■ Work item:
Instruction for the data below: set down exactly the lines from the line with "50 303 13.20" to the line with "175 32 1.01", inclusive, and no others.

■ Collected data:
Start of Block

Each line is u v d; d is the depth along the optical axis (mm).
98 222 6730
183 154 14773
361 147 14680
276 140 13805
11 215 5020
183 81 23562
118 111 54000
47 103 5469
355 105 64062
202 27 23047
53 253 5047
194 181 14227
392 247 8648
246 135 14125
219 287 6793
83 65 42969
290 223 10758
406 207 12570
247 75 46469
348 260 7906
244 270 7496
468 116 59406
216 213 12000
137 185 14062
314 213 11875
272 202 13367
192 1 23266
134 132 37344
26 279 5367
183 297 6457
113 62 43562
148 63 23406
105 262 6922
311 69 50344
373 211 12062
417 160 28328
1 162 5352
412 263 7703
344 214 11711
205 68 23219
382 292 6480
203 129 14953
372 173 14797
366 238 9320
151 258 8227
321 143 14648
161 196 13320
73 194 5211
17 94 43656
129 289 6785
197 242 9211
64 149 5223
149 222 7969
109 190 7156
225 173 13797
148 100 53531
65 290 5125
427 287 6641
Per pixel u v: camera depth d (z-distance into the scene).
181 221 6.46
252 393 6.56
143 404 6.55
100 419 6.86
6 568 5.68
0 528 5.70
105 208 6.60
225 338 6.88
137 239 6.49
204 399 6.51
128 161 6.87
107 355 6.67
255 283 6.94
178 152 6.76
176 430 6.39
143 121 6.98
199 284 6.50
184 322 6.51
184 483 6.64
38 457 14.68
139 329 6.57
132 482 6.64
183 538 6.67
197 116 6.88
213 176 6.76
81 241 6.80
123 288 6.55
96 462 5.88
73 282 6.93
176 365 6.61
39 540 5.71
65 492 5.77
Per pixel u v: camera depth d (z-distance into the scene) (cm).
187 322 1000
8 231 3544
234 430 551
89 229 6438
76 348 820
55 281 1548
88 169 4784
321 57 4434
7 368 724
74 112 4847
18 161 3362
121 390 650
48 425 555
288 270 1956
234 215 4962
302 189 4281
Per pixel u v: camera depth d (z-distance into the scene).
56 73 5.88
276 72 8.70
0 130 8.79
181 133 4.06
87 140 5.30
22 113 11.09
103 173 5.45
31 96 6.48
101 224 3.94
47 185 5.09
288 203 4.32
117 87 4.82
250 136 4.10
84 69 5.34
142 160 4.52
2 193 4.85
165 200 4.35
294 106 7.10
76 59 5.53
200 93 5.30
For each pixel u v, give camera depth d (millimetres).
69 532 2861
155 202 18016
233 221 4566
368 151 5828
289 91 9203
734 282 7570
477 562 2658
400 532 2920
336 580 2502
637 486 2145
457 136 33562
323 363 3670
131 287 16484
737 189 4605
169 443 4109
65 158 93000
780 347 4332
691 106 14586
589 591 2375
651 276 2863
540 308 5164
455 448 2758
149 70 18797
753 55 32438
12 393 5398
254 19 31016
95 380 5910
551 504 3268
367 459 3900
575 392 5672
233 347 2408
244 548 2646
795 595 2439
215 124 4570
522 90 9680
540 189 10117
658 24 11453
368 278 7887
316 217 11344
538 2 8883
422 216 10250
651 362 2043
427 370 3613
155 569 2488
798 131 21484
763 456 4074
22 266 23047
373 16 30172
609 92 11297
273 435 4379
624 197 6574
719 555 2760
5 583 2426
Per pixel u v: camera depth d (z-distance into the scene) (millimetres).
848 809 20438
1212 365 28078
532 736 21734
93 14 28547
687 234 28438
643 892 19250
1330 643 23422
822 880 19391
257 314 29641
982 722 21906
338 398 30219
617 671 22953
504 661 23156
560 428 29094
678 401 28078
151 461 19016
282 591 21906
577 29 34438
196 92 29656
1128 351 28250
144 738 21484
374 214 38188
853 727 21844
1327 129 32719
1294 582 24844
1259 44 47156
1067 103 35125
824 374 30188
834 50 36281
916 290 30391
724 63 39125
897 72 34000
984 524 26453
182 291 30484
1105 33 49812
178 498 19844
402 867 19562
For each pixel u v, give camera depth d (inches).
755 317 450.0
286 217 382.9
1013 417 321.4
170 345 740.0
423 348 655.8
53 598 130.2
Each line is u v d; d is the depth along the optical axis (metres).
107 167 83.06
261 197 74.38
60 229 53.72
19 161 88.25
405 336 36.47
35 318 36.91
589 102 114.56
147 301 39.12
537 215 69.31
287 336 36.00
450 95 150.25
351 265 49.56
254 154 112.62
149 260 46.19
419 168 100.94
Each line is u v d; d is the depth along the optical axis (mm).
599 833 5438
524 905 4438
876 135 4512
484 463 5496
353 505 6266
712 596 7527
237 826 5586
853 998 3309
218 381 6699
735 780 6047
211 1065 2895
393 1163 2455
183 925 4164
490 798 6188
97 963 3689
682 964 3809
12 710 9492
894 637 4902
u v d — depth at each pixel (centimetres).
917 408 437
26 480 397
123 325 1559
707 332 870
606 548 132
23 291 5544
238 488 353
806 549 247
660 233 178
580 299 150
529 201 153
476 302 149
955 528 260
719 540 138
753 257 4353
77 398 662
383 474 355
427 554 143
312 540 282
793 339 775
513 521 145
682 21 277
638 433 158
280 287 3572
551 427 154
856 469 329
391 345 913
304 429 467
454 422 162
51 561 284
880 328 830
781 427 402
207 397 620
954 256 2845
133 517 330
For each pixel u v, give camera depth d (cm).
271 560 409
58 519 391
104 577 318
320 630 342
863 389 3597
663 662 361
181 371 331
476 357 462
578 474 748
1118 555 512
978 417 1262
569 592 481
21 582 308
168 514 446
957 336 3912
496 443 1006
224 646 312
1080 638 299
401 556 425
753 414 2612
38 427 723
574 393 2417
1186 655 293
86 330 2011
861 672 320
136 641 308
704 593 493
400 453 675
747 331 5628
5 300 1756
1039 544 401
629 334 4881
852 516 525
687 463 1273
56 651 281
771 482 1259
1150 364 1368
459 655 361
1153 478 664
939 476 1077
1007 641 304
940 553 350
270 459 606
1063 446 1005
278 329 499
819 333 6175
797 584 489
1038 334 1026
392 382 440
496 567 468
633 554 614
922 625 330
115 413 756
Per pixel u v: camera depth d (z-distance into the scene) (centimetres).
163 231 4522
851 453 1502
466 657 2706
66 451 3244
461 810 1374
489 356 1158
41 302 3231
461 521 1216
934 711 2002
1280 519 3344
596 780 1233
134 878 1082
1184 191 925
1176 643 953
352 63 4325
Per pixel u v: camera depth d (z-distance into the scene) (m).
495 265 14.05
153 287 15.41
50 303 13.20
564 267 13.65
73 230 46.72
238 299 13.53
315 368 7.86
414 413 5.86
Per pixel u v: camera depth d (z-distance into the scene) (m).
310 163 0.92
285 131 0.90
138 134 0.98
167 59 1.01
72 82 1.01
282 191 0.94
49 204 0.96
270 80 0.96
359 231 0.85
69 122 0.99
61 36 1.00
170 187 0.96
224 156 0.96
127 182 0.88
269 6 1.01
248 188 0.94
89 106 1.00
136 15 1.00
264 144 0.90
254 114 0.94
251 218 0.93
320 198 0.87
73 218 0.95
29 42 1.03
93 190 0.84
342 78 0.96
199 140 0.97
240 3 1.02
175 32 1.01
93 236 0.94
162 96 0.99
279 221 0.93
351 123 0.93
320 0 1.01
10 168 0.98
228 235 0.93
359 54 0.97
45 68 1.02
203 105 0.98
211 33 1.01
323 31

End of Block

■ Finished task:
50 303 13.20
564 267 13.65
73 230 46.72
238 299 13.53
315 368 7.86
414 413 5.86
Per pixel u v: camera depth d (z-distance into the scene) (m).
310 163 0.92
285 131 0.90
138 134 0.98
167 59 1.01
72 82 1.01
282 191 0.94
49 204 0.96
270 80 0.96
359 231 0.85
69 122 0.99
61 36 1.00
170 187 0.96
224 156 0.96
127 182 0.88
269 6 1.01
248 188 0.94
89 106 1.00
136 15 1.00
264 144 0.90
254 114 0.94
251 218 0.93
320 198 0.87
73 218 0.95
29 42 1.03
93 190 0.84
342 78 0.96
199 140 0.97
240 3 1.02
175 32 1.01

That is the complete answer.